For resources on bringing farm to school to your community, follow the Center for Rural Affairs and the National Farm to School Network.

Justin Carter/Omaha

Anderson’s great idea

What a great idea: a $3.5 trillion “investment in the American people!” (see: Anderson Files, Aug. 19)  How do we make sure this passes Congress?  Speak up to your members of Congress, senators and representative (202-224-3121), reminding them that this is an investment in you and that your vote is contingent on it.  Of course thanking President Biden for this initiative (202-456-1111) will be a helpful reminder that this is definitely the right course.  Our voices matter, use yours!

Willie Dickerson/Snohomish

End the Filibuster

We understand President Biden is busy. But I can’t help thinking about how his support for abolishing the filibuster in the Senate could help him enact his agenda on all fronts. Most importantly, it could help Biden protect Americans’ freedom to vote in the face of relentless attacks on our democracy.

We need Congress to pass comprehensive voting rights reform and we need Biden to step up and put pressure on the Senate to do so by publicly supporting an end to the filibuster. Biden’s stated support for voting rights reform simply isn’t enough.

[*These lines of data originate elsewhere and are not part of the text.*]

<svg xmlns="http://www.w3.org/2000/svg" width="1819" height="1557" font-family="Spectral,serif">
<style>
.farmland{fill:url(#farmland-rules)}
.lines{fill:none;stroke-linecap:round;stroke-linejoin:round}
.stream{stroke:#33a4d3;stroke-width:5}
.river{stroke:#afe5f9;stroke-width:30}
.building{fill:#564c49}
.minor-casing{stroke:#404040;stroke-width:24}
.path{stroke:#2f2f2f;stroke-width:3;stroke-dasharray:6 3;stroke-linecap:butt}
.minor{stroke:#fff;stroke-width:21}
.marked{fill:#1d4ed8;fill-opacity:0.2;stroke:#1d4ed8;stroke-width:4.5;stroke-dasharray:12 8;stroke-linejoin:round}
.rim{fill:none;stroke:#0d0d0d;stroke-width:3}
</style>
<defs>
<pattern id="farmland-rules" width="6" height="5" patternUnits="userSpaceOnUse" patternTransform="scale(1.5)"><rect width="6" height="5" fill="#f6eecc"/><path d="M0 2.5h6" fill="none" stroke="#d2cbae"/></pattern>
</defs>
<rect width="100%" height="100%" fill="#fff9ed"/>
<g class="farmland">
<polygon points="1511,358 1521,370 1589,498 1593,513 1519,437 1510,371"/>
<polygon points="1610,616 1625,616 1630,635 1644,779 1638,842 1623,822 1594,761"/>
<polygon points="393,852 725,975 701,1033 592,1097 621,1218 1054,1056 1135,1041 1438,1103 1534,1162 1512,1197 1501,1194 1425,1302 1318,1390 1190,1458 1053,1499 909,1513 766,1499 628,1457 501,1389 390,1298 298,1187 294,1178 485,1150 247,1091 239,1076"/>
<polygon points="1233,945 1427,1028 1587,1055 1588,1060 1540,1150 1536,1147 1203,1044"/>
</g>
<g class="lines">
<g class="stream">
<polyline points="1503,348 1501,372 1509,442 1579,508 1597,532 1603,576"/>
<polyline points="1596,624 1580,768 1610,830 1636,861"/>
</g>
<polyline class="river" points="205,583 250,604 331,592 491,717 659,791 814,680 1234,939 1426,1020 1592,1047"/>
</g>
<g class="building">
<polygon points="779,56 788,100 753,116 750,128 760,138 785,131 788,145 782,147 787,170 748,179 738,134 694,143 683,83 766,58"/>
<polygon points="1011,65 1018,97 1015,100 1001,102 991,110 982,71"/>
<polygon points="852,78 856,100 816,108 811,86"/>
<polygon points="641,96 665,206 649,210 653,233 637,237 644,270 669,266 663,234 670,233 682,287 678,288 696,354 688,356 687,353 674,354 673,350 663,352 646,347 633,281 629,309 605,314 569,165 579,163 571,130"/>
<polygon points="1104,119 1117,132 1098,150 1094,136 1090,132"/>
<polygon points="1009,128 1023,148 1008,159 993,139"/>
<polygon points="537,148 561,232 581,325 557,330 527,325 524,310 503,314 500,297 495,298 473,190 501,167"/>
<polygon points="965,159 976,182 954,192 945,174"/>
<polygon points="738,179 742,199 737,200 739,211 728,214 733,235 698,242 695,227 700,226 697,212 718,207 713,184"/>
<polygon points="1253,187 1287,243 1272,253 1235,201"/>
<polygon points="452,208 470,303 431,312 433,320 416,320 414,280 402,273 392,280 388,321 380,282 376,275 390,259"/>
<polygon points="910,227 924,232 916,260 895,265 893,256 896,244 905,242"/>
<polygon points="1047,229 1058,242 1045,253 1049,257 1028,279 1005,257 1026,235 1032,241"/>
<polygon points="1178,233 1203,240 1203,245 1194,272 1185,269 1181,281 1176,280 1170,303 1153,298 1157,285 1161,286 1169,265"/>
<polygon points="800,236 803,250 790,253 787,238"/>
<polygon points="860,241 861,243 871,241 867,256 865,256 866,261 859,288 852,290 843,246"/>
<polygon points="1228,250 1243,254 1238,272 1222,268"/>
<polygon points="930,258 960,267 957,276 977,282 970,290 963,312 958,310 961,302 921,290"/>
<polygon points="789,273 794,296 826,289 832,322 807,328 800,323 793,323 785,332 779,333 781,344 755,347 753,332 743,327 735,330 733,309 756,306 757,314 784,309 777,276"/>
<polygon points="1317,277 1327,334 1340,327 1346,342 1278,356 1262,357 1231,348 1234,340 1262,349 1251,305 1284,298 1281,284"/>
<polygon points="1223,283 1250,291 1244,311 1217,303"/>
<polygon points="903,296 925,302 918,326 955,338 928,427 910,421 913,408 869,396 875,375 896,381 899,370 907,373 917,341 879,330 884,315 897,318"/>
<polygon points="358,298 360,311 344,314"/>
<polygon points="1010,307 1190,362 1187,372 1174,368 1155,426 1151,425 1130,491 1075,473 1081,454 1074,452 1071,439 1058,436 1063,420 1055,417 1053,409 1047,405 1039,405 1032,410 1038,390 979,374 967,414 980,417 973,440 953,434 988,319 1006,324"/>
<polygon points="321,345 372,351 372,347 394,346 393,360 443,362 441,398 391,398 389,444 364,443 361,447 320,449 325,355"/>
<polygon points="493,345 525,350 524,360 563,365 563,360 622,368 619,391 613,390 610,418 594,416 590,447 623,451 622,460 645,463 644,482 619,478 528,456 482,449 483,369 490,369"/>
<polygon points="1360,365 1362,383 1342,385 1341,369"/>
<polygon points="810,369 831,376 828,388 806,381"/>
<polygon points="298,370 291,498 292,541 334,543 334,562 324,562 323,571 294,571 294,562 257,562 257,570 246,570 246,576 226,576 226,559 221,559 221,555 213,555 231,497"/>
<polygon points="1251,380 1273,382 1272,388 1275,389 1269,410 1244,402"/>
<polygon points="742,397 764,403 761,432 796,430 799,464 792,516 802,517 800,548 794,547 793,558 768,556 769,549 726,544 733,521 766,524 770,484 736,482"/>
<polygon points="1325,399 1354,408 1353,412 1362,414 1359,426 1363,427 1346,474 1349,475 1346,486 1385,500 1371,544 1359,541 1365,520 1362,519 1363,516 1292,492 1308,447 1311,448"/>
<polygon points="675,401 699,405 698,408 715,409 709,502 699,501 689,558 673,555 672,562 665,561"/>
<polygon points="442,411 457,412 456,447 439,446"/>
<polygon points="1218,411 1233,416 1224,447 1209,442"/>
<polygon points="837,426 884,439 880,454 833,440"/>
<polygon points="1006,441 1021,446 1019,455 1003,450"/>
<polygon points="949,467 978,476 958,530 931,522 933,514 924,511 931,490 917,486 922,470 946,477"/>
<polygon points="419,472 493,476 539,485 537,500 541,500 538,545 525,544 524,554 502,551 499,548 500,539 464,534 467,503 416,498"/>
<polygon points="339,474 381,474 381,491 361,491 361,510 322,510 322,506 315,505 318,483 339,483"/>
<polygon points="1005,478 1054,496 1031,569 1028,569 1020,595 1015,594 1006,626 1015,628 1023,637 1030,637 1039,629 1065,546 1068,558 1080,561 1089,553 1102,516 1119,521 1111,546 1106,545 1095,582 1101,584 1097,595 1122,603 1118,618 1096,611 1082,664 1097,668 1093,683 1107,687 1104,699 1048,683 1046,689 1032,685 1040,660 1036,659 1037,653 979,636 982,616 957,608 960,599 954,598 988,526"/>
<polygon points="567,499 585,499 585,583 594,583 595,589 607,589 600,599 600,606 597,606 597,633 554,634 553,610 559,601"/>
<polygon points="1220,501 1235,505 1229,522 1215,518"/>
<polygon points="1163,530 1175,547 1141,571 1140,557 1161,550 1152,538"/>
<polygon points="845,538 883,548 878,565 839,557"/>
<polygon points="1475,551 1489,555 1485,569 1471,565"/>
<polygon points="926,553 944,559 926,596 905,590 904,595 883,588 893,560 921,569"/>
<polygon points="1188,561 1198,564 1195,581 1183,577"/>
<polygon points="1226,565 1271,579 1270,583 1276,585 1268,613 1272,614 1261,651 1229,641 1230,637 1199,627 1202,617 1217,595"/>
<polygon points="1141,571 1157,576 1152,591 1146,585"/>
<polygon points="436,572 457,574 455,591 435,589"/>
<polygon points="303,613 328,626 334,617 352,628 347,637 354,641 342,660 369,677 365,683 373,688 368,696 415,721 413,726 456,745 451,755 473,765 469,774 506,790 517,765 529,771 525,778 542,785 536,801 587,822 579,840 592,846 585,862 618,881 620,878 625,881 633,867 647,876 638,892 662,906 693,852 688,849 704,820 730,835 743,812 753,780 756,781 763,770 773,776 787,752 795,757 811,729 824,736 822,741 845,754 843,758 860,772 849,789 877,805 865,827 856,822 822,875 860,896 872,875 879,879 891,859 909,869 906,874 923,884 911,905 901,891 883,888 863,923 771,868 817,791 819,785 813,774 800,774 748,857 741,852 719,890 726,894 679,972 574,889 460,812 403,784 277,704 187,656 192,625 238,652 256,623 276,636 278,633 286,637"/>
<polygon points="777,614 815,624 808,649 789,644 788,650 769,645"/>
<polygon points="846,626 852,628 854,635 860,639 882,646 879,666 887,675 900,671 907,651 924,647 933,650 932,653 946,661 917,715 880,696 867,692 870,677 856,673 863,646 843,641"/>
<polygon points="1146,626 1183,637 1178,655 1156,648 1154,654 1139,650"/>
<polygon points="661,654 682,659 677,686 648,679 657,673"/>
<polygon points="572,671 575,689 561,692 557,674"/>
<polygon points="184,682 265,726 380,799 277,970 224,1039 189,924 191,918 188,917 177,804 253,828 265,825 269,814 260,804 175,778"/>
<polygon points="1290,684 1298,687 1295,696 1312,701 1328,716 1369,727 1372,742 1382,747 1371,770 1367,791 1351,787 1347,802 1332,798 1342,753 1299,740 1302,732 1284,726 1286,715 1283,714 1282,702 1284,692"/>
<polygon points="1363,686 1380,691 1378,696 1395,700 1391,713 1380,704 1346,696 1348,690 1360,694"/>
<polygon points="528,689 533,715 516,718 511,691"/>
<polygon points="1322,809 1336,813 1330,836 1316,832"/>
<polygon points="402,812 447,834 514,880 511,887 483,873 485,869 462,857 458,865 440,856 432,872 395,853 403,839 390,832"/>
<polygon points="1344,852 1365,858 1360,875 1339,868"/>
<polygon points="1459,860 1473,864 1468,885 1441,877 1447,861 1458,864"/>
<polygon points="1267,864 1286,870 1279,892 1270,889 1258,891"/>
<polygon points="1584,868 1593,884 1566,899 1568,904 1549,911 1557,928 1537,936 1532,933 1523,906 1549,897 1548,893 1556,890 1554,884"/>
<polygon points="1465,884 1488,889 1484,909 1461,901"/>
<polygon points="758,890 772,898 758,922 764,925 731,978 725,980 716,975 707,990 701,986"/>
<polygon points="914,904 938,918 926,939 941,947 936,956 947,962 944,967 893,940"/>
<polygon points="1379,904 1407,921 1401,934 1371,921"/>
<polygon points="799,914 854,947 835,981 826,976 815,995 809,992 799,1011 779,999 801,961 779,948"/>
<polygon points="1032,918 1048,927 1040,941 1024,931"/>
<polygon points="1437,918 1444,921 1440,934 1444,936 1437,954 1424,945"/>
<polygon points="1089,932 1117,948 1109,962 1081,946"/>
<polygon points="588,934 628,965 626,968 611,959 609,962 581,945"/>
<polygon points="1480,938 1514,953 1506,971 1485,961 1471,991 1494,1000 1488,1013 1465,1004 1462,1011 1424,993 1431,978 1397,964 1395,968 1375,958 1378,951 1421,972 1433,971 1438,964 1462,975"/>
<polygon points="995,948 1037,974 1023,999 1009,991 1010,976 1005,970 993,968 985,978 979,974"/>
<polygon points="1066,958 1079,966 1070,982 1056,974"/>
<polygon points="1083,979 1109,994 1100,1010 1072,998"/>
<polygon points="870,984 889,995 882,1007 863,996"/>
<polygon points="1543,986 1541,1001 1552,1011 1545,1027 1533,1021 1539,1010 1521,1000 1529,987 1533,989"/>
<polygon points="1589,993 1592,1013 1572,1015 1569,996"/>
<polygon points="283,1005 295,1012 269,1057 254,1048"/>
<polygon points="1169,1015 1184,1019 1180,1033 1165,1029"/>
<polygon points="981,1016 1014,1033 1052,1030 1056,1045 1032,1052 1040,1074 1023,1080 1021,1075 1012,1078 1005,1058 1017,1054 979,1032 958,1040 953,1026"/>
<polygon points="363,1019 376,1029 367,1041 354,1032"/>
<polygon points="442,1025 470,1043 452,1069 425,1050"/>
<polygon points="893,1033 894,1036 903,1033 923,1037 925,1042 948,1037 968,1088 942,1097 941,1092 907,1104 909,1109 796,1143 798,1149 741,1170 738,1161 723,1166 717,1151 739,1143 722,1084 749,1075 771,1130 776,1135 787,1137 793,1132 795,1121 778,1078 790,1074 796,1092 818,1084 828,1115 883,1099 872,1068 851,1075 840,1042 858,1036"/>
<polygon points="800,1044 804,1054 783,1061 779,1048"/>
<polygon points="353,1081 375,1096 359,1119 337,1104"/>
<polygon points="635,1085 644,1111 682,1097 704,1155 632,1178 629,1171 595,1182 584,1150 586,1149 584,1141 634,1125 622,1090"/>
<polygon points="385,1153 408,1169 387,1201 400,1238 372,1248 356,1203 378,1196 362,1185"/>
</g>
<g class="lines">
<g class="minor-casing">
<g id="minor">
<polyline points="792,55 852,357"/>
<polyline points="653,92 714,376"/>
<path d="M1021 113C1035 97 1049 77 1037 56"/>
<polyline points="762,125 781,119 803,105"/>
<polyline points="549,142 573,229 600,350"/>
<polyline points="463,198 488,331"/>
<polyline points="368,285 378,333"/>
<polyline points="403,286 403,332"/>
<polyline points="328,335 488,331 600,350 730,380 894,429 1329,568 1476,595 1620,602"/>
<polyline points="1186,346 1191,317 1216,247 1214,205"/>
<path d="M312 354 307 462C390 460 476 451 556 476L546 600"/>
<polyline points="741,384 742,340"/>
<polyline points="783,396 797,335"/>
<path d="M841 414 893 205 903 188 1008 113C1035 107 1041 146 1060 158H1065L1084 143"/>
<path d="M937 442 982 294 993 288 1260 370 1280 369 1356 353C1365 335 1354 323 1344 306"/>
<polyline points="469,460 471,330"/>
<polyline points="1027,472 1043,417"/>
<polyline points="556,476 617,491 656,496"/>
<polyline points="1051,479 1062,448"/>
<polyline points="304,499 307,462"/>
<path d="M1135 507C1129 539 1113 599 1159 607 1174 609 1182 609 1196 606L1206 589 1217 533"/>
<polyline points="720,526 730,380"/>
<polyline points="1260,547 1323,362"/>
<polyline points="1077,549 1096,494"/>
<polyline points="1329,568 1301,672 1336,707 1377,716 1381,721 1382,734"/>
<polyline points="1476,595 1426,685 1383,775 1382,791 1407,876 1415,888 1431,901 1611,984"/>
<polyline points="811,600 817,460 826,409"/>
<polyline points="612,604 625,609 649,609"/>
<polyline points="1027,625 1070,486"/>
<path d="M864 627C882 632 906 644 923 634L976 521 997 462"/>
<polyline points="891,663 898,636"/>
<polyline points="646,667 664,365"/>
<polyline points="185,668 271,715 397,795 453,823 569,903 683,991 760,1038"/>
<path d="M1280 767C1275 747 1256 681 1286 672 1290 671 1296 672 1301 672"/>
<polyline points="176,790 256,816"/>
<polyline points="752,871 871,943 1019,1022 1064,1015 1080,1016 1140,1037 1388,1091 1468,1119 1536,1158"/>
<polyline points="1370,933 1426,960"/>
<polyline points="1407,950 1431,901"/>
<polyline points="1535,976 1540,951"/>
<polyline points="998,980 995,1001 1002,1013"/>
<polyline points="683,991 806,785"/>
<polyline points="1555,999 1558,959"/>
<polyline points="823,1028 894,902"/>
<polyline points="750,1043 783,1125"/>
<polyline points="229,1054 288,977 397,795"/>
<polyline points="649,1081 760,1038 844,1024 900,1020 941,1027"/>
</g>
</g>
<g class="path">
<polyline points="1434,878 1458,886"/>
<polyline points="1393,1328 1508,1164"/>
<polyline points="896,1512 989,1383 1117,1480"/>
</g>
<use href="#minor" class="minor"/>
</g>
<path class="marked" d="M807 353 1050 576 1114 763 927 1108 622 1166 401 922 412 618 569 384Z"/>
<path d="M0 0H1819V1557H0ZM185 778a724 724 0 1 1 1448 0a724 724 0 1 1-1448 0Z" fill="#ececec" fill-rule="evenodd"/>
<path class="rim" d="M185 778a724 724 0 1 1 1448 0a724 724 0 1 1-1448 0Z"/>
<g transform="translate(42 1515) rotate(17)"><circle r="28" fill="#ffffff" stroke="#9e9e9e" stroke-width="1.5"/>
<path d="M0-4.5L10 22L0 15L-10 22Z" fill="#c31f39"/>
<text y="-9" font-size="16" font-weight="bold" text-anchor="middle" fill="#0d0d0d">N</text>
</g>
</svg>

President Biden, for the sake of my right to vote and the progressive agenda we elected you to enact, urge the Senate to abolish the filibuster.

Anita Fizer/Boulder

Funding cultured meat

As coronavirus cases surge to levels not seen since last winter, Senators John Hickenlooper and Michael Bennet should get serious about preventing the next pandemic, specifically by funding cultured-meat research. For readers who aren’t familiar with the term, cultured meat is grown from animal cells, without slaughter. It offers important benefits to public health.

Because livestock are removed from the process of making cultured meat, the danger of zoonotic viruses making the jump to humans is drastically reduced. While the origins of COVID-19 are debated, the fact remains that animal agriculture greatly increases our pandemic risk. Legislators concerned with public health should support federal funding for cultured-meat research.